== ASSIGNED TASK ==
Repeat each entry as written and leave the images out of the copy.

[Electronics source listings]
----------------------------------------

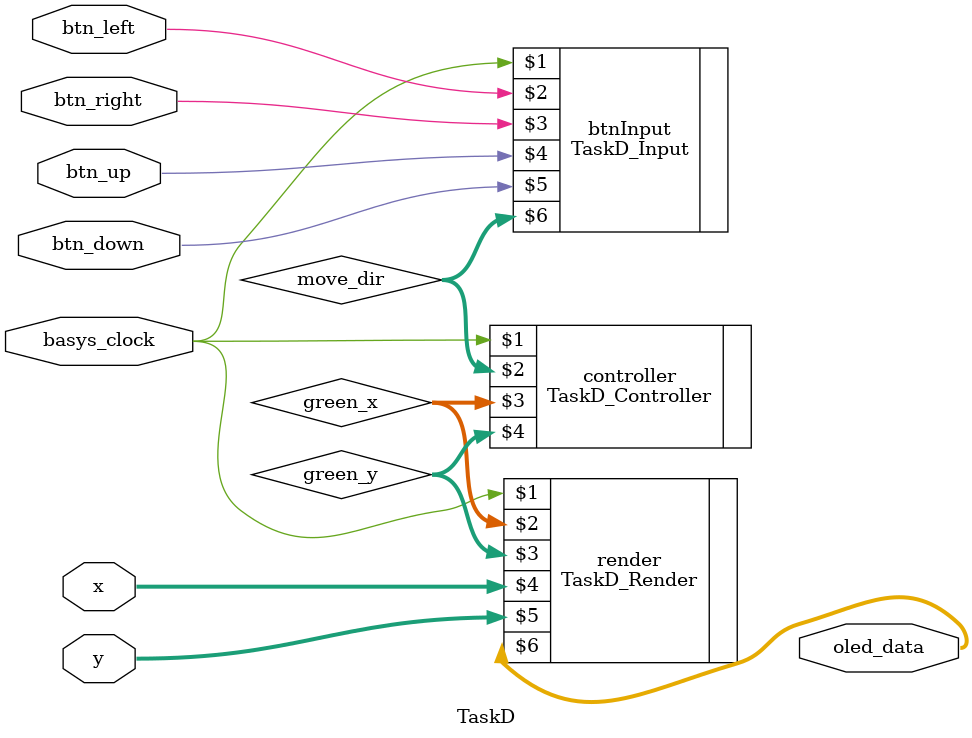
<source format=v>
`timescale 1ns / 1ps

module TaskD (
    input basys_clock,
    input btn_left, btn_right, btn_up, btn_down,
    input [6:0] x,
    input [5:0] y,
    output [15:0] oled_data
);

    wire [6:0] green_x;
    wire [5:0] green_y;
    wire [2:0] move_dir;
    
    TaskD_Input btnInput (
        basys_clock,
        btn_left, btn_right, btn_up, btn_down,
        move_dir
    );    

    TaskD_Controller controller (
        basys_clock,
        move_dir,
        green_x,
        green_y
    );
    
    TaskD_Render render (
        basys_clock,
        green_x,
        green_y,
        x,
        y,
        oled_data
    );
endmodule


</source>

----------------------------------------

== EXERCISE OUTPUT ==
<source format=v>
`timescale 1ns / 1ps

module TaskD (
    input basys_clock,
    input btn_left, btn_right, btn_up, btn_down,
    input [6:0] x,
    input [5:0] y,
    output [15:0] oled_data
);

    wire [6:0] green_x;
    wire [5:0] green_y;
    wire [2:0] move_dir;
    
    TaskD_Input btnInput (
        basys_clock,
        btn_left, btn_right, btn_up, btn_down,
        move_dir
    );    

    TaskD_Controller controller (
        basys_clock,
        move_dir,
        green_x,
        green_y
    );
    
    TaskD_Render render (
        basys_clock,
        green_x,
        green_y,
        x,
        y,
        oled_data
    );
endmodule


</source>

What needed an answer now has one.